------ Текст для анализа

А. ХАЗАНОВА: Спрашивали. На самом деле для них было абсолютным откровением, что это документ. Что это не сочиненная проза, не драматургия — это документ, который собран в один большой монолог. Действительно, поверить, что это происходит в стране и происходит если не в каждодневном режиме, то действительно очень часто — это шок на самом деле. Когда это собрано в такой концентрат, это еще сильнее действует. Потому что это разные истории, разные слова очень разных женщин, которые в результате выстраиваются в один большой текст, который является документом и свидетельством того, что действительно происходит, насколько страх и боязнь потерять власть, боязнь даже просто услышать какую-то критику в свой адрес — насколько она приводит к деградации. И приводит, к сожалению, к деградации системы, которая вообще-то призвана защищать людей и восстанавливать справедливость. И мы видим, насколько это сейчас, как в какой-нибудь книжке про Гарри Поттера, деформировано и действительно уже напоминает какую-то фантастику. Тем не менее, приходится признать, что это реальность, в которой, в общем, мы живем.

------------

[Проверка понимания]
A: Определите, соответствуют ли приведенному выше отрывку интервью следующие утверждения: (i) речь идет о сочиненной прозе; (ii) итоговый текст составлен из слов очень разных женщин; (iii) собранные в концентрат истории действуют слабее. На каждое дайте ответ «да» или «нет» с точной цитатой из отрывка.
B: Продолжите отрывок интервью с того места, где он заканчивается.

------ Предоставленные строки

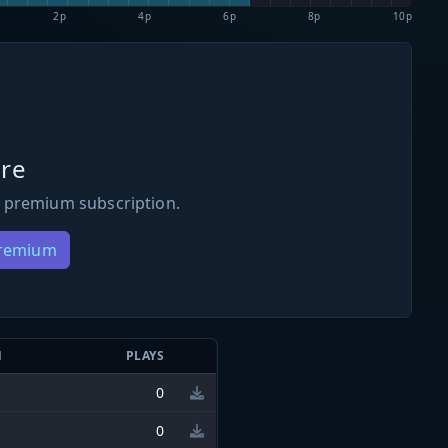
2p
4p
6p
8p
10p
re
 premium subscription.
Premium
N
PLAYS
0
0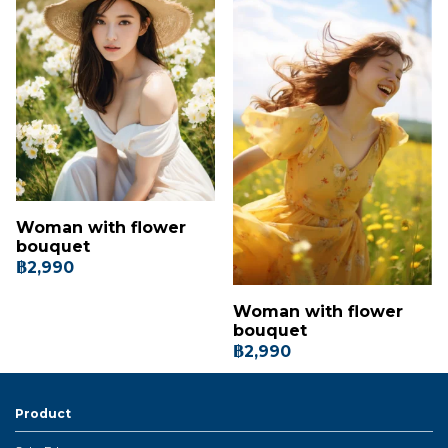
Woman with flower
bouquet
฿2,990
Woman with flower
bouquet
฿2,990
Product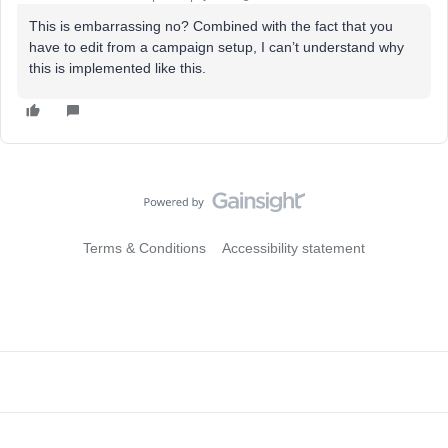
This is embarrassing no? Combined with the fact that you
have to edit from a campaign setup, I can’t understand why
this is implemented like this.
Terms & Conditions
Accessibility statement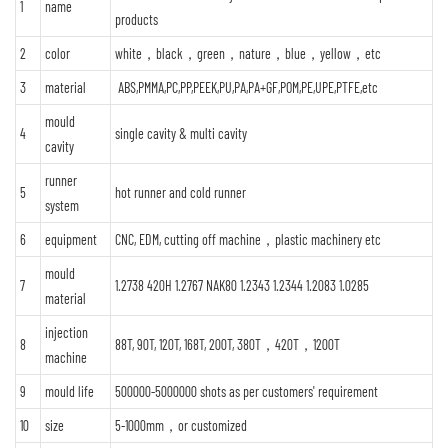
1
name
products
2
color
white，black，green，nature，blue，yellow，etc
3
material
ABS,PMMA,PC,PP,PEEK,PU,PA,PA+GF,POM,PE,UPE,PTFE,etc
mould
4
single cavity & multi cavity
cavity
runner
5
hot runner and cold runner
system
6
equipment
CNC, EDM, cutting off machine，plastic machinery etc
mould
7
1.2738 420H 1.2767 NAK80 1.2343 1.2344 1.2083 1.0285
material
injection
8
88T, 90T, 120T, 168T, 200T, 380T，420T，1200T
machine
9
mould life
500000-5000000 shots as per customers' requirement
10
size
5-1000mm，or customized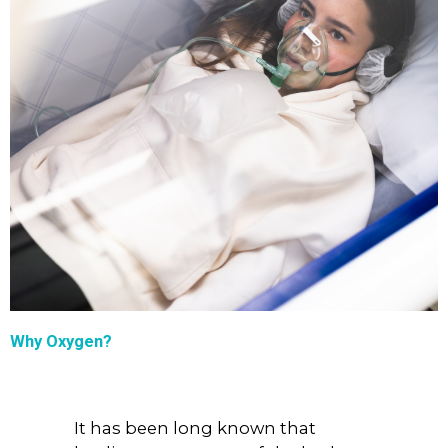
Why Oxygen?
It has been long known that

------------

[Ответы к заданиям]
A:
(i) Нет: «Что это не сочиненная проза, не драматургия — это документ, который собран в один большой монолог».
(ii) Да: «Потому что это разные истории, разные слова очень разных женщин, которые в результате выстраиваются в один большой текст».
(iii) Нет: «Когда это собрано в такой концентрат, это еще сильнее действует».

B:
К. ЛАРИНА: Конечно же, неслучайна эта рифма с 1968 годом. Я вот не знала, что в ткани спектакля есть еще и эта тема. Вот буквально несколько дней назад, когда умер Виктор Файнберг, один из участников этой акции, я тоже сделала такой большой пост, где как раз фрагменты последних слов на судебном процессе участников этой демонстрации опубликовала.
И в том числе опубликовала реакцию обывателей, прохожих на эту акцию. Меня там совершенно поразило, что ничего не меняется и в общественном сознании тоже. Советский человек оказался живучим гадом. Когда-то мы говорили в советской школе, что «новая общность — советский народ». Она действительно есть. И по реакциям людей, которые сегодня точно так же кричат в адрес тех, кто против войны, или в адрес тех, кто уехал, «Предатели!», «Жиды!» и прочее (тут можно приводить в пример разные реплики), «Чего вам не хватало?», «Нужно быть со своей Родиной!», «Никакая это не агрессия!» — то же самое кричали…
А. ХАЗАНОВА: «Они сами попросили нас ввести войска». Я вижу, что у меня стемнело. Вам нормально, извините?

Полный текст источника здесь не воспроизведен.